» **Directions for this task**:
A single number is the answer: how many lines of the data hold "orange"?

Records from a dataset:
+ + + + + + +

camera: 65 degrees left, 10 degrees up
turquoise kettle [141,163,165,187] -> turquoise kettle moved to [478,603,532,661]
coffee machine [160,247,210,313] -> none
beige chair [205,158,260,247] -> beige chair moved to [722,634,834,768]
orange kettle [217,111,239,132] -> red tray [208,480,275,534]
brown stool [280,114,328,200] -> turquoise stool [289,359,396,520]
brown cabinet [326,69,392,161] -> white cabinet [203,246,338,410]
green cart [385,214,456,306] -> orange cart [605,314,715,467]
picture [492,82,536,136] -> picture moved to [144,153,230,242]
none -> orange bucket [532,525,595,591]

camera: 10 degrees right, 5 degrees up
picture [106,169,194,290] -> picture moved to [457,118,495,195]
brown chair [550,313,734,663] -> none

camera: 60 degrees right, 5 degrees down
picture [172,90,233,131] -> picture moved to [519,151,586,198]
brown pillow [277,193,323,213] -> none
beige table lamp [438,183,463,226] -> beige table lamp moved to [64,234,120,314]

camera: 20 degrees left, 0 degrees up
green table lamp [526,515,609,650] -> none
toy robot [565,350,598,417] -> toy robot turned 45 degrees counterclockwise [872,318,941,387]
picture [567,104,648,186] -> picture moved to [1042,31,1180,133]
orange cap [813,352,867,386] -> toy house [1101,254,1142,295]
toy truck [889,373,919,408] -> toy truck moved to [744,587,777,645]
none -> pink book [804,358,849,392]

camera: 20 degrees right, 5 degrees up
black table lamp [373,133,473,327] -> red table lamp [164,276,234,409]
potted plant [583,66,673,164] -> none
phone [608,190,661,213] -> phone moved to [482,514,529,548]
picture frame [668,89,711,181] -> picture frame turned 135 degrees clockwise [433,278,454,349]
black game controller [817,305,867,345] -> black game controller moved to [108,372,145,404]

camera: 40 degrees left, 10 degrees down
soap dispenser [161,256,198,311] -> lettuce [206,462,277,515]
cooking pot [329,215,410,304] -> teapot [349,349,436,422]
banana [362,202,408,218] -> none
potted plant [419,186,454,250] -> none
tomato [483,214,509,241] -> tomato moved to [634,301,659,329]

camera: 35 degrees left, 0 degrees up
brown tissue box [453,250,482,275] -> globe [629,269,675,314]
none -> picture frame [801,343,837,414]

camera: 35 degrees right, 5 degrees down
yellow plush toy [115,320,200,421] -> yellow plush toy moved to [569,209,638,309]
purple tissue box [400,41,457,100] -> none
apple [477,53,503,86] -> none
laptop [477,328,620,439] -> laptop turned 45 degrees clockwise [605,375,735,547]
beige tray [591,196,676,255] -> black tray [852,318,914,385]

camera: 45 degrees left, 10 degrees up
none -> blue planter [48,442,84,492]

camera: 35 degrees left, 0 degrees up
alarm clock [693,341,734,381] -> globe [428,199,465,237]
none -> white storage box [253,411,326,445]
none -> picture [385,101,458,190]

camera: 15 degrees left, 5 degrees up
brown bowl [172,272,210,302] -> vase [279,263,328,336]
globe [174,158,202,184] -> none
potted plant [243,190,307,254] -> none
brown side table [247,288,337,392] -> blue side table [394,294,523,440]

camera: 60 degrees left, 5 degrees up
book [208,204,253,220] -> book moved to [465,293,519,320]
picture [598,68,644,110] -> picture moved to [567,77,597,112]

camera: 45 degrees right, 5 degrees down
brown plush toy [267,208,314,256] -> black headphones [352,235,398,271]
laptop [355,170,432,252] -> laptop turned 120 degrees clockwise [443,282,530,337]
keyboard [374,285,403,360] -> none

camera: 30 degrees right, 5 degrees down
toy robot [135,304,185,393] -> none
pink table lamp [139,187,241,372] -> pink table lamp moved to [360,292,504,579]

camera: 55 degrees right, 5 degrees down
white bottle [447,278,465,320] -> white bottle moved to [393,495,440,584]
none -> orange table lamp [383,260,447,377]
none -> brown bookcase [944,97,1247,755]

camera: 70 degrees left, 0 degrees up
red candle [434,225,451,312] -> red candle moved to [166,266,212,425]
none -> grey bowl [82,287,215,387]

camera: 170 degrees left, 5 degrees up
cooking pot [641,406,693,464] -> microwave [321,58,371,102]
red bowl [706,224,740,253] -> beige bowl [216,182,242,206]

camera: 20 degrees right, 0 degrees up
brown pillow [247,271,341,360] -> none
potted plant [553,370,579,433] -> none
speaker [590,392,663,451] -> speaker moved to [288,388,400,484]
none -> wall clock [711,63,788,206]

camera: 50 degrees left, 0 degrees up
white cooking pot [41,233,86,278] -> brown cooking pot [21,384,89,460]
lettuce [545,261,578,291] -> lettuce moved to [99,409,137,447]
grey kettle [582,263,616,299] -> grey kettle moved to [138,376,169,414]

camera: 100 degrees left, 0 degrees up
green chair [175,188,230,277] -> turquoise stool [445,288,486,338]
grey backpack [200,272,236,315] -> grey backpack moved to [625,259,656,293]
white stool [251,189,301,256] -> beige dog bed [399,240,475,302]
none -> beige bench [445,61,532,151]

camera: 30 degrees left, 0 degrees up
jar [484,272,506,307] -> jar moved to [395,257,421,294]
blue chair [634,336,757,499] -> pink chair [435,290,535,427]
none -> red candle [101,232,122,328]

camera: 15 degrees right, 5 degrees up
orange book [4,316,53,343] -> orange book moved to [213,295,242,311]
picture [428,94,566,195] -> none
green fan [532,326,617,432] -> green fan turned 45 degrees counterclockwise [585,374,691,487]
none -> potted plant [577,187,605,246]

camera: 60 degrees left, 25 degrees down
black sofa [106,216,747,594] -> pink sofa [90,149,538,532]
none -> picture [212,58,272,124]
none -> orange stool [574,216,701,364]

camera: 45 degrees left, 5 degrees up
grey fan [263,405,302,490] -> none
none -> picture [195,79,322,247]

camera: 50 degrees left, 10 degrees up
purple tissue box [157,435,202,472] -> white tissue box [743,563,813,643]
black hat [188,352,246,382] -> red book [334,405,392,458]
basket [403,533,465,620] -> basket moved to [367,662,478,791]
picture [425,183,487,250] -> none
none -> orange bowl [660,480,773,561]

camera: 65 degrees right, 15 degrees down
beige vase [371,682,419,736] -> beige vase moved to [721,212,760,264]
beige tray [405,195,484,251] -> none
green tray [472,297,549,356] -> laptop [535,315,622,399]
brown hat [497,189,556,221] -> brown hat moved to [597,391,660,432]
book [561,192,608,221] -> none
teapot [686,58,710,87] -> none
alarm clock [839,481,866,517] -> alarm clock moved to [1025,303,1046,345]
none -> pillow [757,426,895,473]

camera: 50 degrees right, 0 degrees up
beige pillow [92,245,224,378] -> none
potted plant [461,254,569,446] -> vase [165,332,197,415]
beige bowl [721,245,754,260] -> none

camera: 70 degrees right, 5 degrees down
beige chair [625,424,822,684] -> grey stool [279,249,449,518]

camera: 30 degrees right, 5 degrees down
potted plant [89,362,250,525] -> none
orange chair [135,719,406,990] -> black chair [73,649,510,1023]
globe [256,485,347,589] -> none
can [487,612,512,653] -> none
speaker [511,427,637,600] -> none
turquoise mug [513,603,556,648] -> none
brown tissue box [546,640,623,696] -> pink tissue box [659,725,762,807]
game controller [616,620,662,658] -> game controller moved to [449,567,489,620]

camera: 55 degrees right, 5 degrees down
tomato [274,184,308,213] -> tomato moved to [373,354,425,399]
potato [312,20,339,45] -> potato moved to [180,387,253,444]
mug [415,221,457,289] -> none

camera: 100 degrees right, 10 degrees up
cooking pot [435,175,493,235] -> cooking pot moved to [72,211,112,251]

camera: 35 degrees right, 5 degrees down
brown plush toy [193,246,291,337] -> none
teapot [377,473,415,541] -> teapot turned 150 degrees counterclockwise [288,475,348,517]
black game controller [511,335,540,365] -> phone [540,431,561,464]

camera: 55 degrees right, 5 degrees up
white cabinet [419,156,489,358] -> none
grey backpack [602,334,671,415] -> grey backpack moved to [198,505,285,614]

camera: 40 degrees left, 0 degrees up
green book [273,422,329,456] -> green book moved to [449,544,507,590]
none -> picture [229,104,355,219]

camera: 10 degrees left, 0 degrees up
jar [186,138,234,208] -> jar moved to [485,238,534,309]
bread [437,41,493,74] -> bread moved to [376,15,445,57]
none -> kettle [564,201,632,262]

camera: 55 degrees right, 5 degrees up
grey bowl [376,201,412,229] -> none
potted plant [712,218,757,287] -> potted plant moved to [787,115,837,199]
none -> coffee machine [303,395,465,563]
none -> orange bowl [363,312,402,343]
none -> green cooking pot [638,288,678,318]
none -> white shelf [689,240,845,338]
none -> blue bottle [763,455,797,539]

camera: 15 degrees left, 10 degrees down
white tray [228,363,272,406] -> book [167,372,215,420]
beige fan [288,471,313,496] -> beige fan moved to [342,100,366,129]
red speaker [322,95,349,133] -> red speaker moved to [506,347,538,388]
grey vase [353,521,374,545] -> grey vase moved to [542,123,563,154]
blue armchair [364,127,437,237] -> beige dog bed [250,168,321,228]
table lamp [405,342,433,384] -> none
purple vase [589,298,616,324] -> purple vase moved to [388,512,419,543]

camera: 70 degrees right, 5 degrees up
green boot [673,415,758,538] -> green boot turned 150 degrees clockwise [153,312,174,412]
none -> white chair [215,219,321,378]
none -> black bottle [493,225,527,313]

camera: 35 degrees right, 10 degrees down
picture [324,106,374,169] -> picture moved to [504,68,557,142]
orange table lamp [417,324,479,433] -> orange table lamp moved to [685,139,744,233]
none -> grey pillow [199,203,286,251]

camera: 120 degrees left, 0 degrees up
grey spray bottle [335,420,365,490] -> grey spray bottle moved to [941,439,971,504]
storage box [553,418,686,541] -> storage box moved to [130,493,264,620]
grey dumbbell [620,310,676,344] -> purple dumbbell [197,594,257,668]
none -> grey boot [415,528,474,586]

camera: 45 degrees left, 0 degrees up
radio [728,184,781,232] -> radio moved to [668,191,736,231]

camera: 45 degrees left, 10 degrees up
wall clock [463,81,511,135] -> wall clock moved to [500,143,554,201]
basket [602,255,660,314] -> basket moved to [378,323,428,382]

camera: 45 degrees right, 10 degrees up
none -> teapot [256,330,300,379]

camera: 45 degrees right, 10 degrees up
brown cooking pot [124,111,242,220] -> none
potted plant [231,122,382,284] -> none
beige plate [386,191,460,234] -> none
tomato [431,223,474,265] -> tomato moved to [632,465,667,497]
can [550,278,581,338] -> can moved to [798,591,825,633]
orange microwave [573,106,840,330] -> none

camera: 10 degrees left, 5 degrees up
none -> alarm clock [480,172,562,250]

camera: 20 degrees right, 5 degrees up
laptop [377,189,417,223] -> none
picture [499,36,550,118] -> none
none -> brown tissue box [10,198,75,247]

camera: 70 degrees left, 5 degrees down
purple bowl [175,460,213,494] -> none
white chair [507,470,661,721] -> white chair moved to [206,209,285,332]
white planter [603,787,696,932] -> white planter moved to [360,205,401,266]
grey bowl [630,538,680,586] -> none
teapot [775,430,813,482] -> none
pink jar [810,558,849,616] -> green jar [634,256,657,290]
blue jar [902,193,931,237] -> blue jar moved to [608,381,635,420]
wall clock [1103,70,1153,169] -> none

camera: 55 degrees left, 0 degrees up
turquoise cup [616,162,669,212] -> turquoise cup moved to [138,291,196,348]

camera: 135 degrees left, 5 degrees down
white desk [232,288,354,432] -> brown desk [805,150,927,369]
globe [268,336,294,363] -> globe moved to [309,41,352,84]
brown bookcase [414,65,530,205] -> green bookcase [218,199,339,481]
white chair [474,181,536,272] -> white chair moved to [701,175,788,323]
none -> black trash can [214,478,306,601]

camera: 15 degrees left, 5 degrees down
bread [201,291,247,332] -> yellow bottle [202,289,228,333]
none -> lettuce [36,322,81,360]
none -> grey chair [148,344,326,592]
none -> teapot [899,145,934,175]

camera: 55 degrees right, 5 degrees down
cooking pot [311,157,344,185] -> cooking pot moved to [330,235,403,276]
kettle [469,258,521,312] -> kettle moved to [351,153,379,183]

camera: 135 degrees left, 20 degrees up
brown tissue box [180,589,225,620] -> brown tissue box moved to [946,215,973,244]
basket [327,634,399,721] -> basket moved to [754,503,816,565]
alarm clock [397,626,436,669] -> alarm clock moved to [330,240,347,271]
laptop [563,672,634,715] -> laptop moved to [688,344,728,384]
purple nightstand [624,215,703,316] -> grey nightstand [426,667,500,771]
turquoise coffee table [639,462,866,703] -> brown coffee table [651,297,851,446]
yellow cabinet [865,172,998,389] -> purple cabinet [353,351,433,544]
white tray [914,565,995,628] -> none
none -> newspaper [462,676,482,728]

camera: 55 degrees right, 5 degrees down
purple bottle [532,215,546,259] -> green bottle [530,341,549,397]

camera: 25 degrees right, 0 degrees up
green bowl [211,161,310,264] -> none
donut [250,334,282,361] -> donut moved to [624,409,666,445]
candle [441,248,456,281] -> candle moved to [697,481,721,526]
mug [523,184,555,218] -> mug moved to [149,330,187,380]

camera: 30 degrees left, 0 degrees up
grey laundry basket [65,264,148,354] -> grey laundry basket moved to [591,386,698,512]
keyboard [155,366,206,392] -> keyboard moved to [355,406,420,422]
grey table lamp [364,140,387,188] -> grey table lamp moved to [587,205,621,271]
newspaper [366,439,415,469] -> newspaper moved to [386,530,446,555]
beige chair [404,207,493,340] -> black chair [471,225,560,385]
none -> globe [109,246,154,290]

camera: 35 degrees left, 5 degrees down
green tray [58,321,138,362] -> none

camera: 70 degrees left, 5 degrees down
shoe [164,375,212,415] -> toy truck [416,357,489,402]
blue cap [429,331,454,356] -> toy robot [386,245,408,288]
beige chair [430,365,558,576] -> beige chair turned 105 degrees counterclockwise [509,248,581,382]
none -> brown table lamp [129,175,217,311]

+ + + + + + +

» **Solved problem**:
12